Area of wind farms near Tehachapi Mountains, California

The Tehachapi Wind Resource Area (TWRA) is a large wind resource area along the foothills of the Sierra Nevada and Tehachapi Mountains in California. It is the largest wind resource area in California, encompassing an area of approximately 800 mi2 and producing a combined 3,507 MW of renewable electricity between its 5 independent wind farms.

The mountain pass acts as a venturi effect to air moving between ocean and desert, increasing wind speed.

This area is a net exporter of generation to other parts of the state of California. A state initiative to upgrade the transmission out of Tehachapi (the 4.5 GW Tehachapi Renewable Transmission Project) began in 2008 and was completed by 2016. This has opened the door to further regional wind power development up to 10 GW, and multiple solar and storage projects are installed to utilize that capacity. A prime location for viewing the turbines is off of State Route 58 and from Tehachapi-Willow Springs Road.

==Wind farms==
The Tehachapi Wind Resource Area is home to 5 independently owned and operated wind farms as of February 2020.

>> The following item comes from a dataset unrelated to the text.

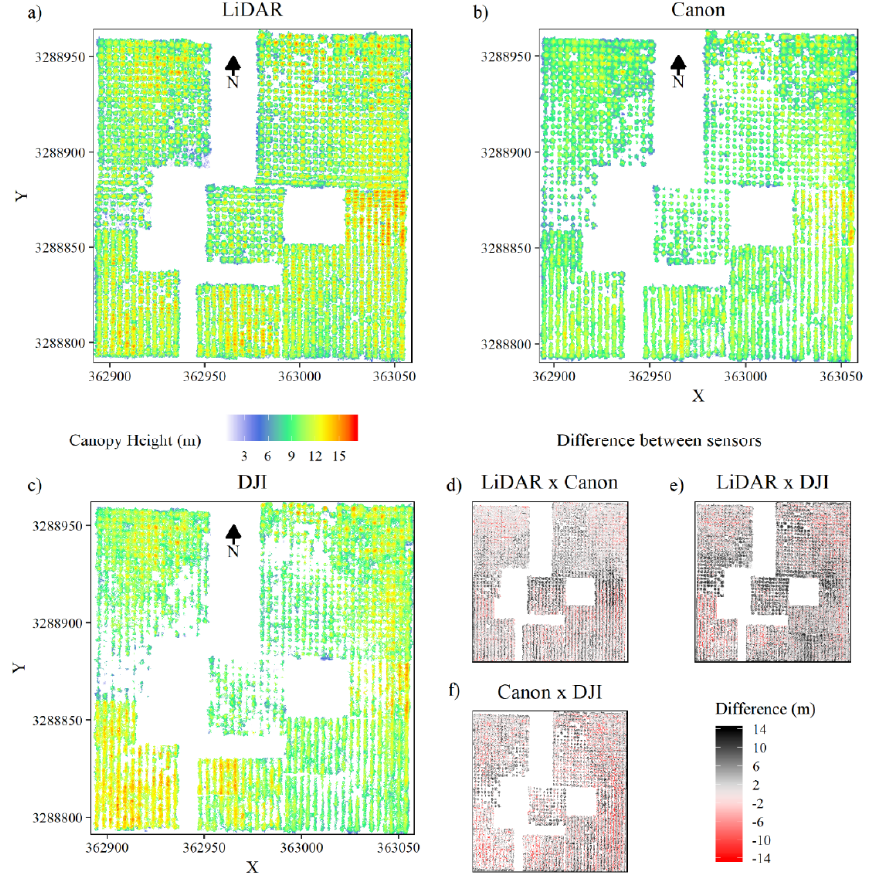
Figure 4. Canopy height models ( a – c ) and canopy height model (CHM) differences between sensors ( d – f ).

| Name | Coordinates | Capacity (MW) | Year | Ref |
|---|---|---|---|---|
| Alta Wind Energy Center | 35°1′16″N 118°19′14″W﻿ / ﻿35.02111°N 118.32056°W | 1,548 | 2011 |  |
| Manzana Wind Farm | 34°55′11″N 118°26′55″W﻿ / ﻿34.91972°N 118.44861°W | 340.7 | 2013 |  |
| Pine Tree Wind Power Project | 35°14′49″N 118°10′35″W﻿ / ﻿35.24694°N 118.17639°W | 135 | 2009 |  |
| Sky River Wind Farm | 35°20′42″N 118°11′09″W﻿ / ﻿35.34500°N 118.18583°W | 239 | 1994 |  |
| Tehachapi Pass Wind Farm | 35°04′05″N 118°15′45″W﻿ / ﻿35.06806°N 118.26250°W | 1,244 | 1986 |  |

==Tehachapi Renewable Transmission Project==

The development of the Tehachapi Wind Resource Area began in 2009 in conjunction with the development of the Tehachapi Renewable Transmission Project. The transmission project was required to support new wind developments in the area at the time including Alta-Oak Creek Mojave Project which was part of Alta Wind Energy Center, the largest wind farm in the world as of 2013.